(Study text begins)

Laurence Kotlikoff: They calculate based on what you’re currently saving, which is surely wrong, [and whether] you’re spending some targeted amount they’ve given you, which is surely too high. The life-cycle theory of saving, developed by [economist] Irving Fisher, is the same behavior as squirrels, which is, you want to avoid starvation at all costs. If you’re going to possibly starve, you would never follow [conventional planners’] course of action; you would prefer to never be in the market. This has nothing whatsoever to do with common sense, with economics. It has everything to do with [financial] product sales.
BU Today: Conventional wisdom says stocks are a good bet long-term, but should be pruned from your portfolio as you near retirement. What’s your take on that advice?
Laurence Kotlikoff: Nobody with a PhD in economics or finance would agree to that. It’s like driving out the door. What’s the probability of totaling your car in five minutes? Very low. What’s the probability over 20 years that you’ll total your car? Significant. That’s the same thing here. If you have money in the stock market, what’s the probability of losing it all in an afternoon? Very low. What’s the probability of losing it all in 20 years? It’s not necessarily very high, but it’s high.
BU Today: If someone has made the mistake of borrowing for college and is awash in student debt, what should they do?
You have to pay it off. Otherwise, you’re in the equivalent of modern debtors’ prison. You don’t want to buy a fancy car; you want to buy a junker. You want to have your parents, if they’re investing in their retirement account, consider taking out money from their IRA, [use it to] pay off the student loan, and you pay them back at a lower rate than the student loan interest rate.
Oberlin College, where I sent my sons, is extremely expensive. I was able, out of my salary, to pay for my kids; as a consequence, I have much less money than I would otherwise have. They had a fine education, made lifetime friends, but I probably made a mistake not having them go to BU for free [via the faculty tuition remission], save the money, and give it to them when they graduated. If [students] aren’t saddled with [debt] directly, they’re saddled with it indirectly, insofar as the kids will inherit less money if the parents have spent down their wealth.

(Study text ends)
(Records supplied begins)

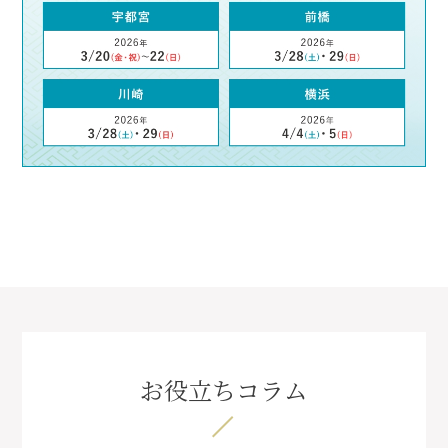
お役立ちコラム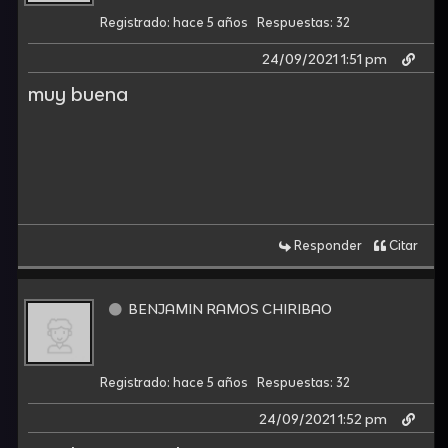
Registrado: hace 5 años
Respuestas: 32
24/09/2021 1:51 pm
muy buena
Responder
Citar
BENJAMIN RAMOS CHIRIBAO
Registrado: hace 5 años
Respuestas: 32
24/09/2021 1:52 pm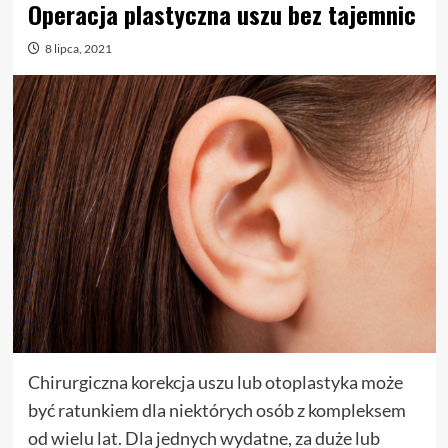
Operacja plastyczna uszu bez tajemnic
8 lipca, 2021
Chirurgiczna korekcja uszu lub otoplastyka może
być ratunkiem dla niektórych osób z kompleksem
od wielu lat. Dla jednych wydatne, za duże lub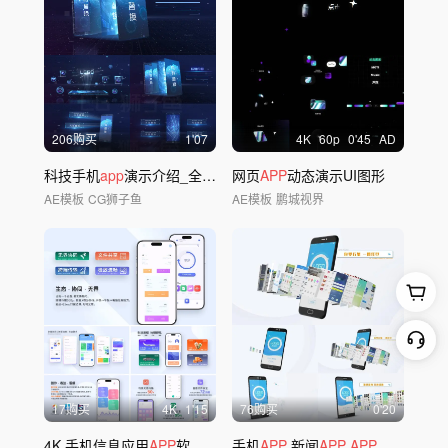
206购买
1'07
4
K
60
p
0'45
AD
科技手机
app
演示介绍_全部可修改
网页
APP
动态演示UI图形
AE模板
CG狮子鱼
AE模板
鹏城视界
17购买
4
K
1'15
76购买
0'20
4K 手机信息应用
APP
软件UI界面展示
手机
APP
新闻
APP
APP
网络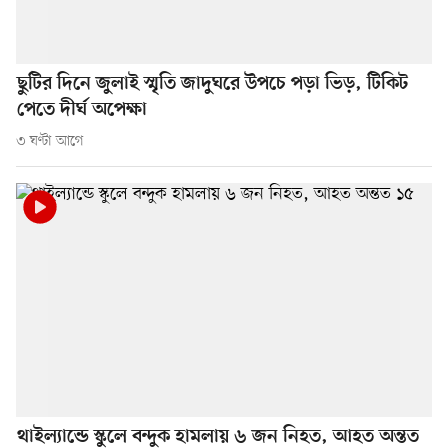
ছুটির দিনে জুলাই স্মৃতি জাদুঘরে উপচে পড়া ভিড়, টিকিট
পেতে দীর্ঘ অপেক্ষা
৩ ঘণ্টা আগে
থাইল্যান্ডে স্কুলে বন্দুক হামলায় ৬ জন নিহত, আহত অন্তত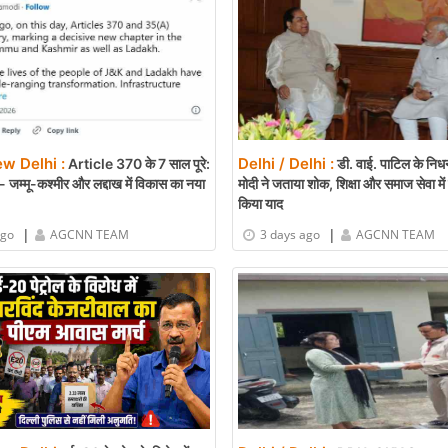
ew Delhi :
Delhi / Delhi :
Article 370 के 7 साल पूरे:
डी. वाई. पाटिल के निध
 जम्मू-कश्मीर और लद्दाख में विकास का नया
मोदी ने जताया शोक, शिक्षा और समाज सेवा मे
किया याद
|
|
ago
AGCNN TEAM
3 days ago
AGCNN TEAM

(Records supplied ends)

Required action 1: Decide whether each statement below agrees with the Kotlikoff interview, and answer yes or no for each, quoting the deciding words of the interview. (a) Kotlikoff tells a person with student debt to buy a junker instead of a fancy car. (b) Kotlikoff's sons went to BU for free. (c) Kotlikoff says the chance of losing all your stock market money in one afternoon is high.
Required action 2: Go on with the Kotlikoff interview, starting after its last sentence.

Written reply 1:
(a) Yes: "You don’t want to buy a fancy car; you want to buy a junker."
(b) No: "Oberlin College, where I sent my sons, is extremely expensive."
(c) No: "what’s the probability of losing it all in an afternoon? Very low."

Written reply 2:
BU Today: Why is paying off debt, including your mortgage if you can, the best investment?
If I can borrow at, let’s say, one percent, and lend at 20 percent, I make the differential. This is the reverse: if I can reduce my lending and pay off a debt, where the lending’s at a low rate and the debt repayment’s at a higher rate, it’s the same arbitrage.
BU Today: So should we rent rather than own our homes, like the majority in some European countries do?
There’s a trade-off there. If we have 18 percent credit card loans, we should not be putting down money to pay for a house; we should be paying off the cards and then saving up for a down payment, and rent in the meantime. But we could also buy a place that’s less expensive. We could move to areas that have cheaper housing.
BU Today: Why do you suggest avoiding early retirement and waiting till age 70 to collect Social Security?
We can’t count on dying on time, at our life expectancy, even though Wall Street is telling us we can in order for us to keep our money with them so that they can keep charging fees. This is part of the scam they’ve been running. What economics says is that you have to plan to live the longest you could possibly live, because you might. You can’t set yourself up in a situation where you potentially starve or be in a terrible setting, like a Medicaid nursing home, if you can avoid it.
For low-income people, the odds of dying early have gone up. For high-income people, it’s gone the other way. You have to plan to live to your maximum age, but given the probability you won’t make it, what economics says to do is take a calculated gamble, whereby you plan to live to 100, but spend more before, let’s say, 70, and gradually less after. I’ll drop my spending every year by half a percent, because the chances are I’m not going to make it. That’s taking a gamble, but it’s never leaving me in a position where I’m starving.